Friday, July 19, 2013

24 weeks

Yesterday made 24 weeks since John passed away. In 12 days it will be the actual ‘6 month’ anniversary of John passing away. Funny how that week/month thing works. Both days are significant, either way.

I spent the day very busy with school registration for our kids, but I was not remiss to be acutely aware of what the day was. Being so busy helped it not be as hard of a day as I expected it might me but it still was sad. I had to, of course, talk about it during registration when you’re confirming the parent information. Luckily for me (insert sarcasm here…) the lady helping me was also a school counselor in our district, so she started to asking me how I was doing, telling me how sorry she was, etc. I always appreciate the sentiment, of course, but  I probably would’ve preferred the type of people who just say ‘I’m sorry for your loss’ and left it at that. One lady even started asking me questions, like ‘what did he die of?’ I kept answers brief to discourage her from too many questions.

Thankfully it worked.

I re-live what happened enough on my own, thank you…I surely don’t want to give in depth details to total strangers.

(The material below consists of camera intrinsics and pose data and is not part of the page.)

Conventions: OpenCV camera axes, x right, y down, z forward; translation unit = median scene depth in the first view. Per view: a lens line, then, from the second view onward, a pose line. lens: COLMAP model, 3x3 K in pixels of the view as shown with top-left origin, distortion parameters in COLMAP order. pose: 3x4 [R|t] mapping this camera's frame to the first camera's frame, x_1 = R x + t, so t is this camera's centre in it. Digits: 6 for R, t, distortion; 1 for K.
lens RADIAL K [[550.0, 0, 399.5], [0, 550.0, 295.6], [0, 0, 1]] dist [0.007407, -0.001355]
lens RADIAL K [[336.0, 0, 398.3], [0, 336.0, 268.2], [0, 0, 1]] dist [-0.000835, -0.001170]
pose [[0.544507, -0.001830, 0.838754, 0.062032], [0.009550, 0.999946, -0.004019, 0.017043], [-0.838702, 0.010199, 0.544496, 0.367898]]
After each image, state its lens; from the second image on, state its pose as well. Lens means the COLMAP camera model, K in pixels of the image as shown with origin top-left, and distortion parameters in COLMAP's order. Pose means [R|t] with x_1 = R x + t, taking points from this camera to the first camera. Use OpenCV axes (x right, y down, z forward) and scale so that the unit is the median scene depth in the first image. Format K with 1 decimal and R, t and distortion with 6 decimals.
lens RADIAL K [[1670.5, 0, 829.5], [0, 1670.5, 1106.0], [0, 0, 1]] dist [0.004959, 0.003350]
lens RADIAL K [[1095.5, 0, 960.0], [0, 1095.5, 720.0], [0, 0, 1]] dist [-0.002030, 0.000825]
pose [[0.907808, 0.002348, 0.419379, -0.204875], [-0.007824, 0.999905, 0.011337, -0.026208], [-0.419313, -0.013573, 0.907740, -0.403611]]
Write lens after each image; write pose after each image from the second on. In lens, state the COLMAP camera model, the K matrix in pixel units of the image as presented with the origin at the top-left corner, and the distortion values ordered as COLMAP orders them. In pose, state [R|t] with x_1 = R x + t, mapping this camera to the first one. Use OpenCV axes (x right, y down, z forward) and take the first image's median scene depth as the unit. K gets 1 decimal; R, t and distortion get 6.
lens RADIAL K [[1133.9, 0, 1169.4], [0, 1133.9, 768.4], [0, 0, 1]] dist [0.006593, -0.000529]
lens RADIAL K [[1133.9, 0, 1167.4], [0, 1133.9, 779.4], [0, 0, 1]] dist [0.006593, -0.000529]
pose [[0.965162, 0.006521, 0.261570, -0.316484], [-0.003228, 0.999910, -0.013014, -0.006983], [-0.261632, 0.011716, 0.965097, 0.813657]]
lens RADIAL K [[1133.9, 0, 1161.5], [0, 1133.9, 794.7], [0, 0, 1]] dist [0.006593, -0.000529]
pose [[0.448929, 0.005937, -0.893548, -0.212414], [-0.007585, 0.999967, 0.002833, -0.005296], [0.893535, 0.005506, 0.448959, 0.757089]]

And although I was always the parent who handled registration for the kids, it made me think of how hard the first days of school will be this year. John didn’t always make it out to the first day itself bc of work, but if he didn’t he made sure to go to the meet the teacher/open house events in the days following. Now I’ll be handling all that myself. My mom probably will come to help but it isn’t the same. It’s not John, and its not us with our kids.

It sucks.  That is an understatement.

Lots of things are like that now…events, parties, things for family/the kids, holidays. They all serve as additional reminders as to what I’ve lost and who isn’t here.

It would be nice to celebrate something or have some event or activity pass without it ALSO being some painful reminder as to what happened.

Maybe one day it won’t always be like that.

1 comment:

  1. I know that the pain will not ever go away but it won't always be so painful. It will take time and all these "first events/holidays/birthdays" will be the hardest.

    I know you are sick of hearing this but you really do handle this all with such grace. You are an amazing mom and your kids are so lucky to have you.